When Senghor begins teaching others in prison—organizing study groups, leading rites-of-passage programs—he realizes that power shared is power multiplied. Teaching restores his sense of agency. Through culture and literacy, he helps younger inmates see beyond aggression. His story reminds you that education isn’t just acquisition of facts; it’s transformation of worldview. As Plato’s cave metaphor suggests, true enlightenment means seeing not shadows on the wall but the source of light itself.


Love and the Challenge of Intimacy

After two decades behind bars, Senghor’s relationship with Ebony Roberts—the woman he meets through letters and later marries—is both a love story and a test of his emotional growth. Loving while incarcerated demands radical vulnerability. In these chapters, Senghor shows how learning to love after trauma resembles learning a new language: patience replaces pride, honesty replaces fear. Their romance becomes a classroom for intimacy and trust under impossible conditions.

Connection Through Letters

Their relationship begins through correspondence initiated by Ebony’s work with a prison outreach program. Through letters, they share philosophies, insecurities, and dreams. The act of writing becomes emotional therapy. Ebony provides feminine strength and intellectual challenge—qualities Senghor longed for. Their written dialogue mirrors Martin Buber’s concept of “I–Thou” relationships, where genuine connection transcends circumstance.

Love as Mirror of Growth

Ebony’s patience tests Senghor’s ego. He learns to communicate rather than react, to admit mistakes rather than suppress them. Love forces accountability—the same principle that guided his healing. Even when the prison system transfers him repeatedly, Ebony’s letters and visits reassure him that emotional connection survives distance. Their bond proves that consistency, not ideal circumstances, builds real intimacy.

Freedom and Family

After his release, Senghor’s love with Ebony evolves into partnership: shared purpose, mentorship, and parenthood. Their son Sekou represents legacy—the new life forged from redemption. Senghor’s struggle to adjust to freedom, to technology, to employment, highlights how reintegration demands as much emotional maturity as prison demanded endurance. Love becomes not a reward but a continuation of his education. As he writes, “I learned that love is not what saves you; it’s what teaches you to keep being saved.”

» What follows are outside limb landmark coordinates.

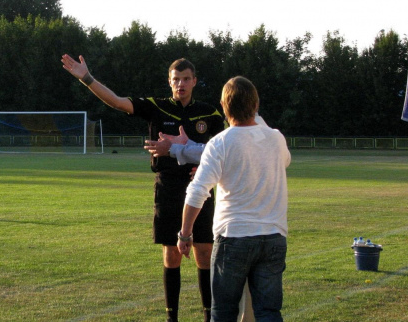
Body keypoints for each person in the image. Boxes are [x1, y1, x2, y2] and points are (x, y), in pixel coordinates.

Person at [61, 54, 224, 322]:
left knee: (204, 251)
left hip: (201, 188)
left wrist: (205, 166)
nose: (180, 84)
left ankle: (209, 316)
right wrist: (87, 78)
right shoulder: (156, 107)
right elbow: (117, 101)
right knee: (171, 252)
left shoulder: (209, 113)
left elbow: (222, 149)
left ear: (194, 81)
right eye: (175, 80)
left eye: (185, 79)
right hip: (168, 188)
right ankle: (173, 317)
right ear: (169, 82)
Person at [177, 76, 291, 321]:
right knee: (269, 312)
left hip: (234, 237)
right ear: (256, 105)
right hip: (273, 235)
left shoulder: (220, 143)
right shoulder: (275, 138)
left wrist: (185, 234)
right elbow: (285, 160)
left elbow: (197, 191)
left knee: (224, 312)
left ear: (223, 106)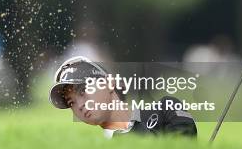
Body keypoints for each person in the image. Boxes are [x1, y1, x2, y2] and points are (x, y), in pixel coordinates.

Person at [49, 56, 197, 138]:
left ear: (109, 83)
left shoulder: (166, 109)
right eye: (71, 102)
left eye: (82, 91)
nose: (79, 105)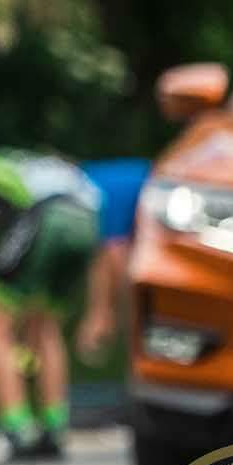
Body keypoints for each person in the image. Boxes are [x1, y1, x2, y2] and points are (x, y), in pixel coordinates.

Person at [0, 139, 102, 464]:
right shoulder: (41, 165)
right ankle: (54, 427)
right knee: (45, 326)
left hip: (47, 217)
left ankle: (16, 428)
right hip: (87, 222)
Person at [76, 155, 151, 362]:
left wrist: (102, 313)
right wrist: (101, 310)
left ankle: (140, 342)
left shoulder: (93, 194)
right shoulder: (94, 184)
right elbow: (102, 259)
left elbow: (114, 254)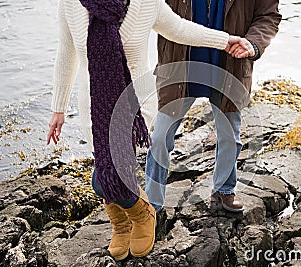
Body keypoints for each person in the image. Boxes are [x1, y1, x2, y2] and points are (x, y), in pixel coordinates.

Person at [46, 0, 248, 261]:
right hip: (92, 105)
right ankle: (122, 224)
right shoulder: (70, 3)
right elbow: (66, 51)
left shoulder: (145, 2)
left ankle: (142, 214)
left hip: (135, 102)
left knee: (109, 174)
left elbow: (179, 29)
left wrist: (225, 40)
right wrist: (58, 108)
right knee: (105, 171)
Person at [145, 0, 282, 212]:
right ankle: (152, 205)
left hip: (229, 66)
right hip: (178, 66)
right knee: (159, 137)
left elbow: (268, 17)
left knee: (230, 137)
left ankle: (224, 190)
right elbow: (147, 9)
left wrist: (253, 43)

Purpose Beyond Punishment: The Meaning of Redemption

Senghor’s story culminates in a broader vision of redemption—one that transcends personal healing to challenge America’s approach to justice. His life after prison is not about escaping punishment but transforming it into service. Redemption, as he defines it, means using your pain to alleviate the pain of others. Through mentoring youth, speaking at schools, and working with organizations like MIT’s Media Lab and #cut50, Senghor proves that a criminal past doesn’t forbid contribution; it demands it.

Purpose Through Service

After release, Senghor commits to helping young men understand the link between trauma and violence. He turns his own story into a cautionary but hopeful blueprint. As in restorative justice models (seen in the work of Howard Zehr), his focus shifts from punishment to reconciliation. Service becomes sacred: mentoring, writing, fatherhood, and community activism are his ways of making amends.

Reimagining Justice

Senghor challenges society’s fixation on incarceration over rehabilitation. His collaborations with social entrepreneurs and institutions highlight systemic change—from storytelling initiatives to educational reforms. He argues that America must learn to distinguish moral accountability from permanent condemnation. His success shows how human potential thrives when compassion joins correction.

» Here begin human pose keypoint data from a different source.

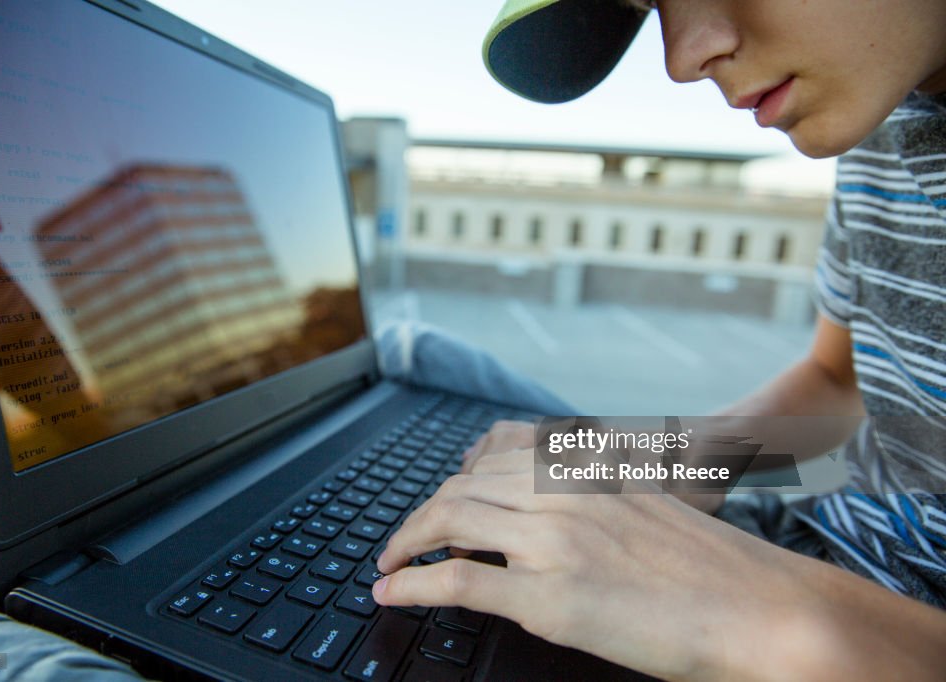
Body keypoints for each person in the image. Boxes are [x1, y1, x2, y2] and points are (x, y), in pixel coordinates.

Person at [370, 1, 946, 680]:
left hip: (848, 634)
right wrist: (652, 463)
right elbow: (838, 385)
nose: (682, 58)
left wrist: (745, 603)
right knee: (411, 356)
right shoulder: (883, 126)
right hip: (802, 534)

Redemption as a Lifelong Practice

For Senghor, redemption isn’t achieved once and for all; it’s sustained daily through choices aligned with growth. By teaching, creating, and loving, he redefines freedom as contribution. His last words invite readers to imagine a world “where men and women aren’t held hostage to their pasts.” In that vision lies the book’s ultimate lesson: redemption is not exceptional—it’s possible for anyone courageous enough to rewrite their wrongs.